Super Smash Bros. Ultimate is Nintendo’s most ambitious iteration of the franchise yet, offering 70 total unique fighters as of the addition DLC fighter Pirahna Plant. Yet in a funny coincidence, Super Smash Bros. Ultimate‘s most popular fighter turns out to not even be a Nintendo character. Game director Masahiro Sakurai shared some statistical information recently, and one of the more interesting details he shared was that Final Fantasy‘s Cloud is currently the most popular Super Smash Bros. Ultimate fighter in matchmaking.
According to Sakurai, Cloud is used over twenty times more often in matchmaking than the least popular Super Smash Bros. Ultimate fighter, who Sakurai doesn’t name. Cloud’s overall win-rate isn’t mentioned, though Sakurai does say that no fighter in the entire roster wins over 54% of the time.
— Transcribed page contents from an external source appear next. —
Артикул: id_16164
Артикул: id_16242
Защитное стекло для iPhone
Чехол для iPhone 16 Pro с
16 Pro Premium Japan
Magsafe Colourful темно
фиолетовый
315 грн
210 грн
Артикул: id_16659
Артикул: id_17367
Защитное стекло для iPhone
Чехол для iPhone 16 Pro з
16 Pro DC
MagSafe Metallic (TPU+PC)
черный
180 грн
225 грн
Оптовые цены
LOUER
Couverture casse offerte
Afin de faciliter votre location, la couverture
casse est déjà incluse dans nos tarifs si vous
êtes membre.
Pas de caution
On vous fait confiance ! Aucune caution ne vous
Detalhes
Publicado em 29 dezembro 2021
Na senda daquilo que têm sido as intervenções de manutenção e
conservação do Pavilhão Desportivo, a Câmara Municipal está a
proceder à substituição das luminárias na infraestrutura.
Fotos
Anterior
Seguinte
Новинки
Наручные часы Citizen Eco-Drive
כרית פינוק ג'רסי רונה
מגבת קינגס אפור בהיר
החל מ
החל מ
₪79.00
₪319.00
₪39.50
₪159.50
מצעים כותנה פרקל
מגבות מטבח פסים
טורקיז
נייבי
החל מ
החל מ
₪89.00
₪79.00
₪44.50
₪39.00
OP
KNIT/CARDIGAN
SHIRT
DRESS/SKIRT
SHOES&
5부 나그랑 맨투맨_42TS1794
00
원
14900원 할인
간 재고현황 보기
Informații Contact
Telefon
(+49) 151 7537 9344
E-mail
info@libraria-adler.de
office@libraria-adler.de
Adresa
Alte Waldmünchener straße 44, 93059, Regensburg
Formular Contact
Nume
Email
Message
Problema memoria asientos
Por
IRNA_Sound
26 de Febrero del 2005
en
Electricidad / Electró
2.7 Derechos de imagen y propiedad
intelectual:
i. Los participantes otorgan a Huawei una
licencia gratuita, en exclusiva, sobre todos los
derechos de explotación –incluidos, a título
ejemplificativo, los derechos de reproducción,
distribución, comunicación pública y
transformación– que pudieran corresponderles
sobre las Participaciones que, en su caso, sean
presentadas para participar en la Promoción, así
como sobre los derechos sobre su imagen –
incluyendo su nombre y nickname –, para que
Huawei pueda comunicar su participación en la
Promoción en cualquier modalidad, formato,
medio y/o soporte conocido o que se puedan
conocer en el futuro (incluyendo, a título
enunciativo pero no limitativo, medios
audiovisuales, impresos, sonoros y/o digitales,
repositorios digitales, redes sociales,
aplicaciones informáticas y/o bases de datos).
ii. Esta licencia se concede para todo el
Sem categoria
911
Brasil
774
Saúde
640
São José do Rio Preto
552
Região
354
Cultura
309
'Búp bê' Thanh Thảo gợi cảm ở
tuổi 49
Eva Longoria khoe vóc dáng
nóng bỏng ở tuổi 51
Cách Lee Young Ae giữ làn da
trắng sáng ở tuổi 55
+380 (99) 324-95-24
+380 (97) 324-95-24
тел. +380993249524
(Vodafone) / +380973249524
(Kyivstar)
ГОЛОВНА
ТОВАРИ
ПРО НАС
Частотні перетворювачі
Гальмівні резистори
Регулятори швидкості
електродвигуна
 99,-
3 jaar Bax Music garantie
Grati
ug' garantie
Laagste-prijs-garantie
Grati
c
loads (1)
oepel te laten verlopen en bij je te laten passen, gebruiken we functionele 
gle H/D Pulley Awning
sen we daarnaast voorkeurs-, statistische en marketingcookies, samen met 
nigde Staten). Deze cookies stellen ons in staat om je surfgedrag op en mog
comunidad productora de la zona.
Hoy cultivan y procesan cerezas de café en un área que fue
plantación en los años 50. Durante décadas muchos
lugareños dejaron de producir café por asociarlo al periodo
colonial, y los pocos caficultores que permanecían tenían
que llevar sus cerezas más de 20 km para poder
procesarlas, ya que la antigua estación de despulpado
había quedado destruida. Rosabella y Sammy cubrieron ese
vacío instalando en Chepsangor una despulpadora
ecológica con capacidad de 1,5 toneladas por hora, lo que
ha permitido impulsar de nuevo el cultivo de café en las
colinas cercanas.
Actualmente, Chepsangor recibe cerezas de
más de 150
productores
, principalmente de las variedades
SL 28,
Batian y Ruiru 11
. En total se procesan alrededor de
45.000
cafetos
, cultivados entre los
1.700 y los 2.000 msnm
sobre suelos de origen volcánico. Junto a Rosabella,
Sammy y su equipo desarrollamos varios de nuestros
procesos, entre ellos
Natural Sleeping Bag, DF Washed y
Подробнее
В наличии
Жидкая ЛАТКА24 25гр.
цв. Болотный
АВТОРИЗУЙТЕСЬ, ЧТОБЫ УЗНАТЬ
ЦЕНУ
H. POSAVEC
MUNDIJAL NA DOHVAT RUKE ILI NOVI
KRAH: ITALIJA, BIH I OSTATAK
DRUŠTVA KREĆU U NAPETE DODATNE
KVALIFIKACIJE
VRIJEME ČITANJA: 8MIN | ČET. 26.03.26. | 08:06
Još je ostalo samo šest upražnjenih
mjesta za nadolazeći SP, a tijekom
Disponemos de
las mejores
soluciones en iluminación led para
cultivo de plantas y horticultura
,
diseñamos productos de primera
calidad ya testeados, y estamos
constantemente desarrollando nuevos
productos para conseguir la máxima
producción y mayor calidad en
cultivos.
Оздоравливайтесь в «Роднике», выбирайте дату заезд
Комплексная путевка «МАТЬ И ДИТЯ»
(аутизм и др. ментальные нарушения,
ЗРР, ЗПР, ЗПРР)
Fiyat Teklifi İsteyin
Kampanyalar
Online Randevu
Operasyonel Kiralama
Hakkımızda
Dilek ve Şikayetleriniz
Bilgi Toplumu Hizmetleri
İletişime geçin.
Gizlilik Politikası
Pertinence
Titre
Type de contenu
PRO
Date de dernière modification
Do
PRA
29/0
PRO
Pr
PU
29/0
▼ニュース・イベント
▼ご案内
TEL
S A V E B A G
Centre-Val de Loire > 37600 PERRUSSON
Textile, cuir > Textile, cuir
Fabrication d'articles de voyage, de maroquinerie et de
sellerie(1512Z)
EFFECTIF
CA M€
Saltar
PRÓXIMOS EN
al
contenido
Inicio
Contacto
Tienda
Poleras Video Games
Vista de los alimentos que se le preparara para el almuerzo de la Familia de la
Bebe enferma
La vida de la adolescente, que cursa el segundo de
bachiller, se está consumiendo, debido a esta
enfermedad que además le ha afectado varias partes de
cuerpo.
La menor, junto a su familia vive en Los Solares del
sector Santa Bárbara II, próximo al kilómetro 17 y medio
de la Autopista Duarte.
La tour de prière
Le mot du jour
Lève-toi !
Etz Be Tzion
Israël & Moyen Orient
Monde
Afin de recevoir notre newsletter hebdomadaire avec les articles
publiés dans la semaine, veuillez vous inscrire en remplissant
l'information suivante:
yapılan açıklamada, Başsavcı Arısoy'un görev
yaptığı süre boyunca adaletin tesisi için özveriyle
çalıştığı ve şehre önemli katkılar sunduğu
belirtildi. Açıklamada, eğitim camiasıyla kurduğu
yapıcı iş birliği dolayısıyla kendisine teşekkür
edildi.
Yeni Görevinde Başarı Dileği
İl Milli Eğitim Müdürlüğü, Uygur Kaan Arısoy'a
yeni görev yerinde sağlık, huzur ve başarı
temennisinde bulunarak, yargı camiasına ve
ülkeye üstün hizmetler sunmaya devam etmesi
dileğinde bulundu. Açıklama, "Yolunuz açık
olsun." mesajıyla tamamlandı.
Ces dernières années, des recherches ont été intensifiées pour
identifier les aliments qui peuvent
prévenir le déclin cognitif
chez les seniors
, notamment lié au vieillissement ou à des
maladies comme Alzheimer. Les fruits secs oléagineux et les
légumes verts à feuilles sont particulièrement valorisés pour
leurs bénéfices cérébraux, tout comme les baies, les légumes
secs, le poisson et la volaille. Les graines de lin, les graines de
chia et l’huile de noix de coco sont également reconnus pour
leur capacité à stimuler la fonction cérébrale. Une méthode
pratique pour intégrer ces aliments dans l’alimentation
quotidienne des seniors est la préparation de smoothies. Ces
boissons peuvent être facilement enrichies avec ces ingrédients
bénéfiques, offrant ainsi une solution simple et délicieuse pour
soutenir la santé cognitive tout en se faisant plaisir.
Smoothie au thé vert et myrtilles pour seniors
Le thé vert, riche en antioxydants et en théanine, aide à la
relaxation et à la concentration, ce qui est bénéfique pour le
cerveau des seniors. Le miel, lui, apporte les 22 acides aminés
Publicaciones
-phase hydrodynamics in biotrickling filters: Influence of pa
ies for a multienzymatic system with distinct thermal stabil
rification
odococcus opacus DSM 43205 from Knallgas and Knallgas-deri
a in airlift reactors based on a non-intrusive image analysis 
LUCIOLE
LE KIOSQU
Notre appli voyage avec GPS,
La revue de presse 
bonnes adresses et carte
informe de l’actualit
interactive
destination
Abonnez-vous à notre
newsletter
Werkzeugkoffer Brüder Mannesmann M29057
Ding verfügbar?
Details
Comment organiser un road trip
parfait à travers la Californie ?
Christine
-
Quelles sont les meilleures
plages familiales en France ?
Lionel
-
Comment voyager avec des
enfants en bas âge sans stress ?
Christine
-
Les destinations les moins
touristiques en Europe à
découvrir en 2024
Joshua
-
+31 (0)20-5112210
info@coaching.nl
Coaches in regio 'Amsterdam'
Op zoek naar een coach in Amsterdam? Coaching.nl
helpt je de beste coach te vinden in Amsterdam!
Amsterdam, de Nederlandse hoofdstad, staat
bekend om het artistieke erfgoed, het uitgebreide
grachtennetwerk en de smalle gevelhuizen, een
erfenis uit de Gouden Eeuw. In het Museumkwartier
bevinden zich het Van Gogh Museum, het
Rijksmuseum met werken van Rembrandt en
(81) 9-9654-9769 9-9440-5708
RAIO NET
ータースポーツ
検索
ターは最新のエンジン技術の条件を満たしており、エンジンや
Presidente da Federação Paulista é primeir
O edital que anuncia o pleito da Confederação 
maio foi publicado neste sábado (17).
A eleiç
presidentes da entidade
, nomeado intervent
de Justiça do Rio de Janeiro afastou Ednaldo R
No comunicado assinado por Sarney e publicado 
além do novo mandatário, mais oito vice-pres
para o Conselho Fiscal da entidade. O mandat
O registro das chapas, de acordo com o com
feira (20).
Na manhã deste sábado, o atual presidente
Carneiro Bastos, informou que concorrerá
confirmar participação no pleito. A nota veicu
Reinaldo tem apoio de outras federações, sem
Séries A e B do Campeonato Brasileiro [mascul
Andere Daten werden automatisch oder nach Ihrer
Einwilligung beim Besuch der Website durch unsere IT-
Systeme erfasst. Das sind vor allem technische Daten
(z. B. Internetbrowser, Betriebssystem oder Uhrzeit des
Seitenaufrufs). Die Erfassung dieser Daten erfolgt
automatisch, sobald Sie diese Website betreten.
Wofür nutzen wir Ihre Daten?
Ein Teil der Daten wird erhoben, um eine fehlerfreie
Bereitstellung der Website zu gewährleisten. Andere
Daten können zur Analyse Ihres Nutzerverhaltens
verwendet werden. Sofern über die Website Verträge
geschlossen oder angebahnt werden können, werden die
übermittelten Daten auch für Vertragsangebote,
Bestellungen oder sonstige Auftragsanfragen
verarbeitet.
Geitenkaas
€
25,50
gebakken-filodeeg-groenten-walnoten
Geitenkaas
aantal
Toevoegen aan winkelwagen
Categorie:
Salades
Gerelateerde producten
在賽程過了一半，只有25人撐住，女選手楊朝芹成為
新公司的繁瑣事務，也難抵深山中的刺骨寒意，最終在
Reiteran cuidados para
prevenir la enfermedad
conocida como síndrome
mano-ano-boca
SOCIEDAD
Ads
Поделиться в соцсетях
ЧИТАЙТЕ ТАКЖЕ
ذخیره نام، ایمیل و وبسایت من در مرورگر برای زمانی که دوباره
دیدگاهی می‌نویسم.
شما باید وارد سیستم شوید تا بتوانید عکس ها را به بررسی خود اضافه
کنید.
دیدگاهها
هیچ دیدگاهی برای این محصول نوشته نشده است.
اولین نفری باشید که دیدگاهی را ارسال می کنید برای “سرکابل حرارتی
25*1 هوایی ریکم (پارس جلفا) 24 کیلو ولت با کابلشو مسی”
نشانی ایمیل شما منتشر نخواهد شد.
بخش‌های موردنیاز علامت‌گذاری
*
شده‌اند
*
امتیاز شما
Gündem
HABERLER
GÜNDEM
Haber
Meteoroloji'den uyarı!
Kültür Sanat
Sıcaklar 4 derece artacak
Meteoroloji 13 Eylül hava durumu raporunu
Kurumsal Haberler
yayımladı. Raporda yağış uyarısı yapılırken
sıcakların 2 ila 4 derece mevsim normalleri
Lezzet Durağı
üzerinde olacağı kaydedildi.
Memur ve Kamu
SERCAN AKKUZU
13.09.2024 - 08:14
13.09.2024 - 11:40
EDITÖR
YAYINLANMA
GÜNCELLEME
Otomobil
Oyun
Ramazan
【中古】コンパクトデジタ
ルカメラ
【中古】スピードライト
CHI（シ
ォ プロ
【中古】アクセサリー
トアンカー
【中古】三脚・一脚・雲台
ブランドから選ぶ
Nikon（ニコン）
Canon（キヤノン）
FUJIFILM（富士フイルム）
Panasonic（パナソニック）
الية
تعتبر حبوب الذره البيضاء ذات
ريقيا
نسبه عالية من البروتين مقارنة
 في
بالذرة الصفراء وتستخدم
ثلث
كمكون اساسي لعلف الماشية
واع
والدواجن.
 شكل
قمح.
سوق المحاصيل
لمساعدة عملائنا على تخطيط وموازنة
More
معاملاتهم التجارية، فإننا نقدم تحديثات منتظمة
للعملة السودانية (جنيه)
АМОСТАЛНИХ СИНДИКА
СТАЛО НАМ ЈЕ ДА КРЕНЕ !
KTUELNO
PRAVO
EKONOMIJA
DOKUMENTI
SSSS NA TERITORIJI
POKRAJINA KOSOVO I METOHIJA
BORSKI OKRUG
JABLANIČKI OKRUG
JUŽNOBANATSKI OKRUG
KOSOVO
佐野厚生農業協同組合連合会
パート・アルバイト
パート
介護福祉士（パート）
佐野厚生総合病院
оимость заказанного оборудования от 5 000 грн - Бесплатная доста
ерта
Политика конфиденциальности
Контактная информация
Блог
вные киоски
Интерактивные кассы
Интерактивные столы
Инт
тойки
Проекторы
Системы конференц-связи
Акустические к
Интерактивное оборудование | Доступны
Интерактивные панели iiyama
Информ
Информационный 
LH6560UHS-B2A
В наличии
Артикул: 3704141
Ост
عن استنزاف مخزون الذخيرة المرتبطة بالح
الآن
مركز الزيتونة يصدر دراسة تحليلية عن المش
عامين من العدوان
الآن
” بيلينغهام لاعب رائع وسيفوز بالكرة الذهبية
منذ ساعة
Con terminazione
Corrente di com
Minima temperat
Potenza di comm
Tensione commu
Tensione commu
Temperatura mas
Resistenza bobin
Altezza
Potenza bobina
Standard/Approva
As such, it’s unclear whether Cloud’s popularity is due to the success of Final Fantasy 7, his suave anime hair and giant sword, or his relative strength and ease in Super Smash Bros. Ultimate.
Alternatively, when exclusively considering Elite Smash matchmaking for higher skill level player, Ganondorf is the most popular fighter. Unfortunately for Ganondorf, Sakurai does confirm that his win percentage is a disappointing 47.9%. The Legend of Zelda antagonist can carry players up to Elite Smash matchmaking, but he may not be able to take them much further.
Sakurai spoke to Famitsu to offer some insight into the balance of Super Smash Bros. Ultimate‘s roster of fighters. The popularity of Cloud and Ganondorf was just a product of that interview. Sakurai appears to be quite proud of balance the team has managed with such a huge roster of players. The data he offers shows a broad sort of balance, with no single fighter having a win rate over 60% or a loss rate below 40% in normal matchmaking. Even the oft-considered destroyer of inexperienced players, King K. Rool, only manages a 51.9% win rate.
The Elite Smash win and loss rates are even closer together, with a 56.8% high and a 43.7% low. Sakurai doesn’t offer the names of fighters that are at the top or bottom. It seems to him that the game may not even need a balance adjustment at all:
“If we look just at battle data, it seems like there’s no reason to tune the game at all. However, if we don’t tweak things just a little bit, there are probably some people out there who are going to feel stressed out. So for now I’m waiting for opinions of the team in charge of adjustments.”
To be fair, while it absolutely is impressive that no single fighter is extremely strong or weak straight out of Super Smash Bros. Ultimate‘s launch, the win/loss percentages are definitely a bit beyond what a high-level competitive game player might find acceptable. So long as no fighter is too strong, and a diverse range of fighters can be competitive, the tournament scene should flourish. Don’t be surprised to see a lot of Cloud and Ganondorf players, though.
Super Smash Bros. Ultimate is available now exclusively on the Nintendo Switch.